Кирилл Петрович встал, подошел к окну.

— Пожалуйста, — попросил он, — еще один вопрос. Речь идет о чемодане. При чем же тут чемодан с чужими вещами?

Тамара в нерешительности оглянулась. Она словно ждала чего-то.

— Чемодан? — переспросила она. — Разве я не сказала? Тогда я не придала этому никакого значения. Боря попросил, чтобы я все свои вещи уложила в один чемодан. Я только усмехнулась тогда. Сказала, что они и так в одном чемодане. И показала его, мой коричневый чемодан. Мы с мамой купили его, еще когда я собиралась в пионерский лагерь «Светлана».

— Простите, — перебил Кирилл Петрович, — в доме два одинаковых чемодана?

— Да, конечно, — машинально ответила Тамара. — У нас два одинаковых чемодана. Мама купила их в один день и в одном магазине. Она искала чемодан для меня, для лагеря. Нашла. Он ей понравился. Прочный, вместительный. Хороший чемодан не всегда достанешь, и она взяла сразу два. Для меня и для папы.

Мне показалось, что Тамару смущает мое присутствие, и я хотела уйти. Но Кирилл Петрович остановил меня.

Они долго проговорили в тот вечер. Тамара очень волновалась. Все спрашивала:

— Как же так? Что будет с Борей? Ведь я, я одна во всем виновата.

Постепенно она успокоилась и, как мне показалось, поняла свою ошибку.

— Да, да, — говорила она. — Я согласна. Не посоветовалась, не позвала на помощь. Но я была одна, совсем одна. И только Боря, как мог, старался мне помочь. И сам попал в беду.

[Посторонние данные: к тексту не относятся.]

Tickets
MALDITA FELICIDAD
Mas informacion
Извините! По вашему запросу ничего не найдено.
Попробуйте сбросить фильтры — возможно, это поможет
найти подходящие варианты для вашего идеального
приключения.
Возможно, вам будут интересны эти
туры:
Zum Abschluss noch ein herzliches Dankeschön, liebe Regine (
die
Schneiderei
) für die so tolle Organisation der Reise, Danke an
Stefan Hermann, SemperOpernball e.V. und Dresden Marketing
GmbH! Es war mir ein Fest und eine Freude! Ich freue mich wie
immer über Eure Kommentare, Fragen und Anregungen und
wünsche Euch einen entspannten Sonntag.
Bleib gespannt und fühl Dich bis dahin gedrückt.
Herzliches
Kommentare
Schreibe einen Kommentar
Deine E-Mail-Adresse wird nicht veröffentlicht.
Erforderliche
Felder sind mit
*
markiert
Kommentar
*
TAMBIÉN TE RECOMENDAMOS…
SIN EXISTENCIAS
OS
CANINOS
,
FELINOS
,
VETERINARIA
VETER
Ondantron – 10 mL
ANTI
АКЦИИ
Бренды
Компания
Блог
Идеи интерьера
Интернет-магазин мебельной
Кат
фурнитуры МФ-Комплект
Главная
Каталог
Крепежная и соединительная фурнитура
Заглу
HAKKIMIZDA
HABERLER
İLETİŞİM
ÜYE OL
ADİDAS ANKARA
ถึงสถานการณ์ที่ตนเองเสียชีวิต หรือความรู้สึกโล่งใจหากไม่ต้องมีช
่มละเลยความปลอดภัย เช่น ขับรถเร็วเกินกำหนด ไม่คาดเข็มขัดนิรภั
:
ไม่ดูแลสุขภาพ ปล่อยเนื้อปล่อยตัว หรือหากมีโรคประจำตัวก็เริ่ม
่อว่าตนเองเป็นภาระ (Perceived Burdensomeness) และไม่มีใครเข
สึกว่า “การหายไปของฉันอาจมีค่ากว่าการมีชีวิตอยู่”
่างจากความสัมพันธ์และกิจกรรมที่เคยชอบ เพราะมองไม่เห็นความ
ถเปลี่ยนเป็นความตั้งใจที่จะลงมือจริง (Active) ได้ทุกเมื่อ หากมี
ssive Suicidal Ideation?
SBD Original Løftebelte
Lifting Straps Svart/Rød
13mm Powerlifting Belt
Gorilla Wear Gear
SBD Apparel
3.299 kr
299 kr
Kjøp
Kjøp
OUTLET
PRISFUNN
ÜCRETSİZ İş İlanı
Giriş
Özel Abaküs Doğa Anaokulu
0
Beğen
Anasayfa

На другой день я снова была у следователя. В качестве свидетеля. Кирилл Петрович разговаривал с Борей. Тот продолжал твердить свое: взял, бес попутал, я один виноват. Тогда Кирилл Петрович включил магнитофон. Взволнованный голос Тамары, прозвучавший с магнитофонной ленты, вывел Борю из равновесия.